**Task statement**
Omit every picture. Return all other data as it stands.

**Supplied information**
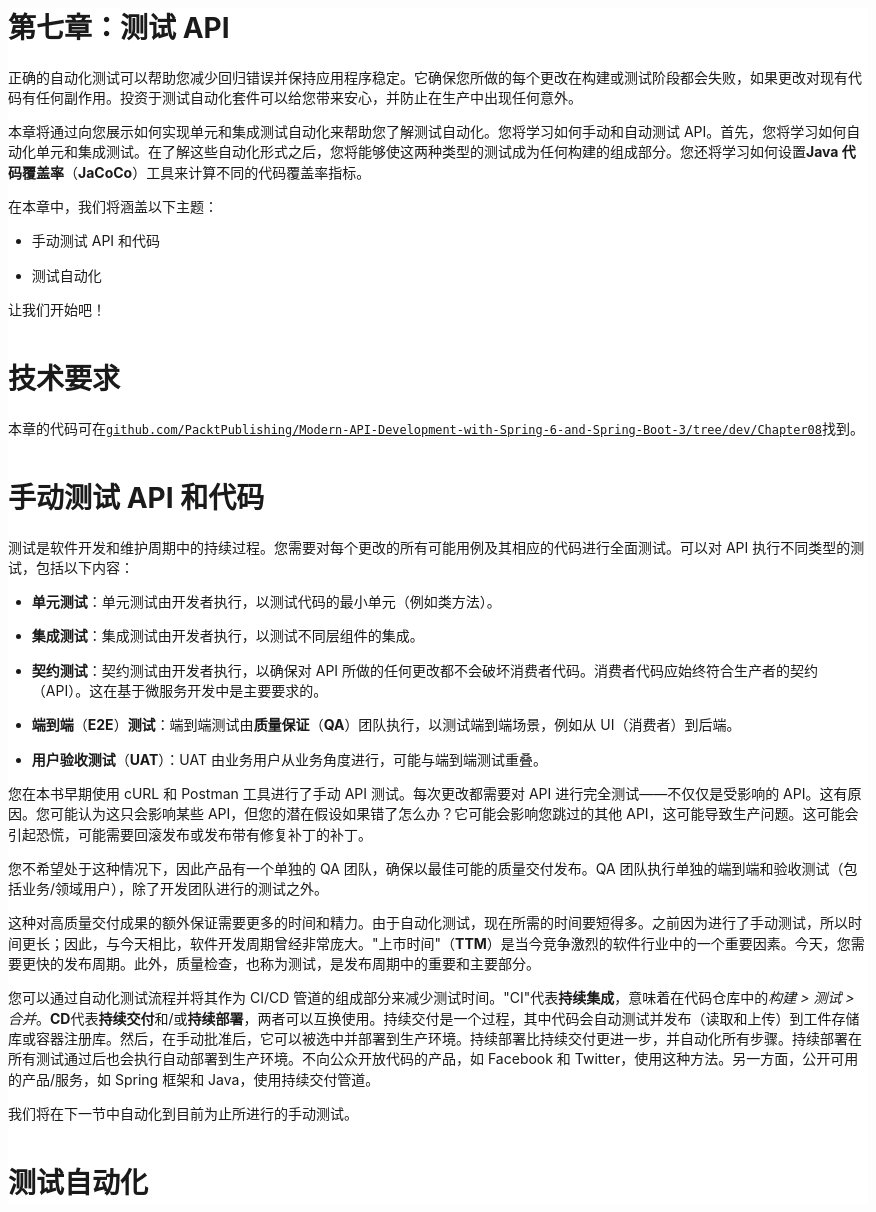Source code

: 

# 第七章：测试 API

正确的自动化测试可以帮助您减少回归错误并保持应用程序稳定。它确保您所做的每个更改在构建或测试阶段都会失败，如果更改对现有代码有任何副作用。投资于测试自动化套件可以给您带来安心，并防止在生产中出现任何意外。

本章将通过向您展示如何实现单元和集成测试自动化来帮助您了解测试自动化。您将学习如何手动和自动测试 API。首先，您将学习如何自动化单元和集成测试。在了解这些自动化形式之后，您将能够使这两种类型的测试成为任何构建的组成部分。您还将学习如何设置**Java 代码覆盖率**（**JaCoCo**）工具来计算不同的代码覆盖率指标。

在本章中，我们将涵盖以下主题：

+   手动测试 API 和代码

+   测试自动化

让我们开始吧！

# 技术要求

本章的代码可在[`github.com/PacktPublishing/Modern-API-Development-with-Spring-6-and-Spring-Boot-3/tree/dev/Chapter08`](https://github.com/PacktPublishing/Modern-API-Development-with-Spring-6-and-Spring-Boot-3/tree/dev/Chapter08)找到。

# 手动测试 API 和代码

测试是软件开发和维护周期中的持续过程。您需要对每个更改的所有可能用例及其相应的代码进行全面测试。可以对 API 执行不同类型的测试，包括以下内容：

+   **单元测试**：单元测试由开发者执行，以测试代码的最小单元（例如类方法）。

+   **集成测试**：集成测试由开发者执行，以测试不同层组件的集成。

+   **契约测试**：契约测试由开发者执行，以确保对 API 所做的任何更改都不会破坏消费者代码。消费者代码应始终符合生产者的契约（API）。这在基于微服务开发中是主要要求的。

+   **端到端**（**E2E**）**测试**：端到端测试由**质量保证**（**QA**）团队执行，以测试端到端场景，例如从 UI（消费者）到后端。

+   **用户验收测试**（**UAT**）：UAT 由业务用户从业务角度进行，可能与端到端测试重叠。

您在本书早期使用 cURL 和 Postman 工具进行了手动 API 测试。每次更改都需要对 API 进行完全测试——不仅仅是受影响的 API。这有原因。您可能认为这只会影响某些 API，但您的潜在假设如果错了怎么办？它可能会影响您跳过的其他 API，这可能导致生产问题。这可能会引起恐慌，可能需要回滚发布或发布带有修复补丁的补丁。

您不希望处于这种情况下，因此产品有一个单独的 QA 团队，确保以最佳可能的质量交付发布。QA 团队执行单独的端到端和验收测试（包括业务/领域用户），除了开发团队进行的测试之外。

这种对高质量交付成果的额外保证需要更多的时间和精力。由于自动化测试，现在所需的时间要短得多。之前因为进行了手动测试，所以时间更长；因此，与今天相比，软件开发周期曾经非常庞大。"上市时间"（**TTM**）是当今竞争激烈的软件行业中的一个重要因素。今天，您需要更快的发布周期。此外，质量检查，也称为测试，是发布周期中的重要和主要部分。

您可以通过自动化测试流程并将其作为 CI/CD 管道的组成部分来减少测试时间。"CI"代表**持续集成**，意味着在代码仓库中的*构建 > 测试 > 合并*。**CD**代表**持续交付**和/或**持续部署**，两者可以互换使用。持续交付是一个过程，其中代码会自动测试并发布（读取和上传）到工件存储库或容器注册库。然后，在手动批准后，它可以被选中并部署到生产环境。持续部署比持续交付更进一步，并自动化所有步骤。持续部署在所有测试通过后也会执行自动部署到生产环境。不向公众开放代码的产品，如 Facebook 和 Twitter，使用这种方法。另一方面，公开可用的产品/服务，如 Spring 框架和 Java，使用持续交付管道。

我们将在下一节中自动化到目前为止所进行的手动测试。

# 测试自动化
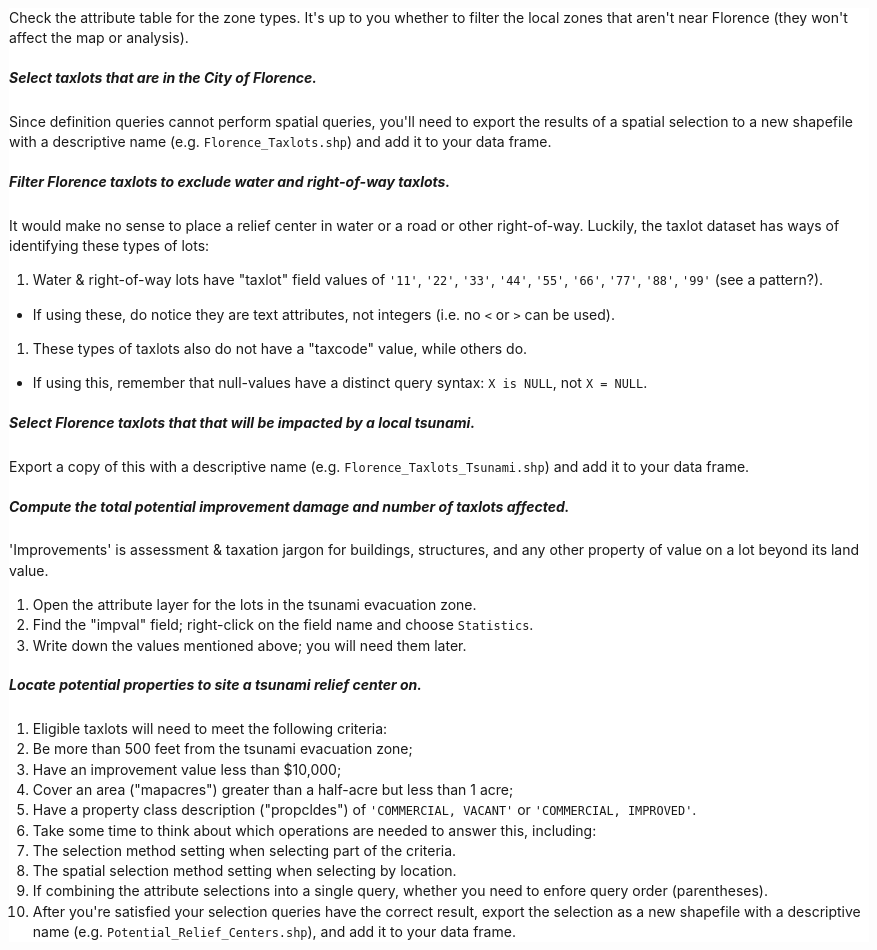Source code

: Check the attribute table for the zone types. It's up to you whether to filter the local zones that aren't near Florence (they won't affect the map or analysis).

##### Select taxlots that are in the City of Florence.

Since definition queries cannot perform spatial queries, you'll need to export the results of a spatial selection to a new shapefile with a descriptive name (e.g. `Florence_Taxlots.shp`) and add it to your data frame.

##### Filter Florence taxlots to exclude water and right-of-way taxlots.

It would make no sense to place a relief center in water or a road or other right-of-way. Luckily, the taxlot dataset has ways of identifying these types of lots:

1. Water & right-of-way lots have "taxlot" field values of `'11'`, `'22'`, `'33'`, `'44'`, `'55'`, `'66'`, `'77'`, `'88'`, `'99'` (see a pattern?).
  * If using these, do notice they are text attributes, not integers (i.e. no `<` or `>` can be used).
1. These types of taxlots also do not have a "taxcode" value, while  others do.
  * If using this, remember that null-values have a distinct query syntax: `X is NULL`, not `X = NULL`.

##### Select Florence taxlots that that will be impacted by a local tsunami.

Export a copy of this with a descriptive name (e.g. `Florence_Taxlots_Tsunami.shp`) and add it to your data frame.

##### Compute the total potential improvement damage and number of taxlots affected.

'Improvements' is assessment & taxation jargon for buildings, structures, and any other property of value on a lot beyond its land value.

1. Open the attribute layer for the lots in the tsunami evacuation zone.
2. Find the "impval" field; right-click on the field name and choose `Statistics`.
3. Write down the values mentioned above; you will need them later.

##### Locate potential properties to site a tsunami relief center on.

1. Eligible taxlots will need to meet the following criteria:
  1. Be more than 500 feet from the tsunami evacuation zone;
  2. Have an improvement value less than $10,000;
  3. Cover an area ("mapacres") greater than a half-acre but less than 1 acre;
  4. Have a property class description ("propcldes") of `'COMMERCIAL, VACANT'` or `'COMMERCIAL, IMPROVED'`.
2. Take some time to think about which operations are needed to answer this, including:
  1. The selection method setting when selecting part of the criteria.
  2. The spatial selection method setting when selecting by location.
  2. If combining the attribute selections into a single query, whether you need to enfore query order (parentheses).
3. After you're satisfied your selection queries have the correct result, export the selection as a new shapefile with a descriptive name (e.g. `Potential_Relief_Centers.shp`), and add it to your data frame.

**Answer below**
Source code

: 

# 第七章：测试 API

正确的自动化测试可以帮助您减少回归错误并保持应用程序稳定。它确保您所做的每个更改在构建或测试阶段都会失败，如果更改对现有代码有任何副作用。投资于测试自动化套件可以给您带来安心，并防止在生产中出现任何意外。

本章将通过向您展示如何实现单元和集成测试自动化来帮助您了解测试自动化。您将学习如何手动和自动测试 API。首先，您将学习如何自动化单元和集成测试。在了解这些自动化形式之后，您将能够使这两种类型的测试成为任何构建的组成部分。您还将学习如何设置**Java 代码覆盖率**（**JaCoCo**）工具来计算不同的代码覆盖率指标。

在本章中，我们将涵盖以下主题：

+   手动测试 API 和代码

+   测试自动化

让我们开始吧！

# 技术要求

本章的代码可在[`github.com/PacktPublishing/Modern-API-Development-with-Spring-6-and-Spring-Boot-3/tree/dev/Chapter08`](https://github.com/PacktPublishing/Modern-API-Development-with-Spring-6-and-Spring-Boot-3/tree/dev/Chapter08)找到。

# 手动测试 API 和代码

测试是软件开发和维护周期中的持续过程。您需要对每个更改的所有可能用例及其相应的代码进行全面测试。可以对 API 执行不同类型的测试，包括以下内容：

+   **单元测试**：单元测试由开发者执行，以测试代码的最小单元（例如类方法）。

+   **集成测试**：集成测试由开发者执行，以测试不同层组件的集成。

+   **契约测试**：契约测试由开发者执行，以确保对 API 所做的任何更改都不会破坏消费者代码。消费者代码应始终符合生产者的契约（API）。这在基于微服务开发中是主要要求的。

+   **端到端**（**E2E**）**测试**：端到端测试由**质量保证**（**QA**）团队执行，以测试端到端场景，例如从 UI（消费者）到后端。

+   **用户验收测试**（**UAT**）：UAT 由业务用户从业务角度进行，可能与端到端测试重叠。

您在本书早期使用 cURL 和 Postman 工具进行了手动 API 测试。每次更改都需要对 API 进行完全测试——不仅仅是受影响的 API。这有原因。您可能认为这只会影响某些 API，但您的潜在假设如果错了怎么办？它可能会影响您跳过的其他 API，这可能导致生产问题。这可能会引起恐慌，可能需要回滚发布或发布带有修复补丁的补丁。

您不希望处于这种情况下，因此产品有一个单独的 QA 团队，确保以最佳可能的质量交付发布。QA 团队执行单独的端到端和验收测试（包括业务/领域用户），除了开发团队进行的测试之外。

这种对高质量交付成果的额外保证需要更多的时间和精力。由于自动化测试，现在所需的时间要短得多。之前因为进行了手动测试，所以时间更长；因此，与今天相比，软件开发周期曾经非常庞大。"上市时间"（**TTM**）是当今竞争激烈的软件行业中的一个重要因素。今天，您需要更快的发布周期。此外，质量检查，也称为测试，是发布周期中的重要和主要部分。

您可以通过自动化测试流程并将其作为 CI/CD 管道的组成部分来减少测试时间。"CI"代表**持续集成**，意味着在代码仓库中的*构建 > 测试 > 合并*。**CD**代表**持续交付**和/或**持续部署**，两者可以互换使用。持续交付是一个过程，其中代码会自动测试并发布（读取和上传）到工件存储库或容器注册库。然后，在手动批准后，它可以被选中并部署到生产环境。持续部署比持续交付更进一步，并自动化所有步骤。持续部署在所有测试通过后也会执行自动部署到生产环境。不向公众开放代码的产品，如 Facebook 和 Twitter，使用这种方法。另一方面，公开可用的产品/服务，如 Spring 框架和 Java，使用持续交付管道。

我们将在下一节中自动化到目前为止所进行的手动测试。

# 测试自动化
Source code

: Check the attribute table for the zone types. It's up to you whether to filter the local zones that aren't near Florence (they won't affect the map or analysis).

##### Select taxlots that are in the City of Florence.

Since definition queries cannot perform spatial queries, you'll need to export the results of a spatial selection to a new shapefile with a descriptive name (e.g. `Florence_Taxlots.shp`) and add it to your data frame.

##### Filter Florence taxlots to exclude water and right-of-way taxlots.

It would make no sense to place a relief center in water or a road or other right-of-way. Luckily, the taxlot dataset has ways of identifying these types of lots:

1. Water & right-of-way lots have "taxlot" field values of `'11'`, `'22'`, `'33'`, `'44'`, `'55'`, `'66'`, `'77'`, `'88'`, `'99'` (see a pattern?).
  * If using these, do notice they are text attributes, not integers (i.e. no `<` or `>` can be used).
1. These types of taxlots also do not have a "taxcode" value, while  others do.
  * If using this, remember that null-values have a distinct query syntax: `X is NULL`, not `X = NULL`.

##### Select Florence taxlots that that will be impacted by a local tsunami.

Export a copy of this with a descriptive name (e.g. `Florence_Taxlots_Tsunami.shp`) and add it to your data frame.

##### Compute the total potential improvement damage and number of taxlots affected.

'Improvements' is assessment & taxation jargon for buildings, structures, and any other property of value on a lot beyond its land value.

1. Open the attribute layer for the lots in the tsunami evacuation zone.
2. Find the "impval" field; right-click on the field name and choose `Statistics`.
3. Write down the values mentioned above; you will need them later.

##### Locate potential properties to site a tsunami relief center on.

1. Eligible taxlots will need to meet the following criteria:
  1. Be more than 500 feet from the tsunami evacuation zone;
  2. Have an improvement value less than $10,000;
  3. Cover an area ("mapacres") greater than a half-acre but less than 1 acre;
  4. Have a property class description ("propcldes") of `'COMMERCIAL, VACANT'` or `'COMMERCIAL, IMPROVED'`.
2. Take some time to think about which operations are needed to answer this, including:
  1. The selection method setting when selecting part of the criteria.
  2. The spatial selection method setting when selecting by location.
  2. If combining the attribute selections into a single query, whether you need to enfore query order (parentheses).
3. After you're satisfied your selection queries have the correct result, export the selection as a new shapefile with a descriptive name (e.g. `Potential_Relief_Centers.shp`), and add it to your data frame.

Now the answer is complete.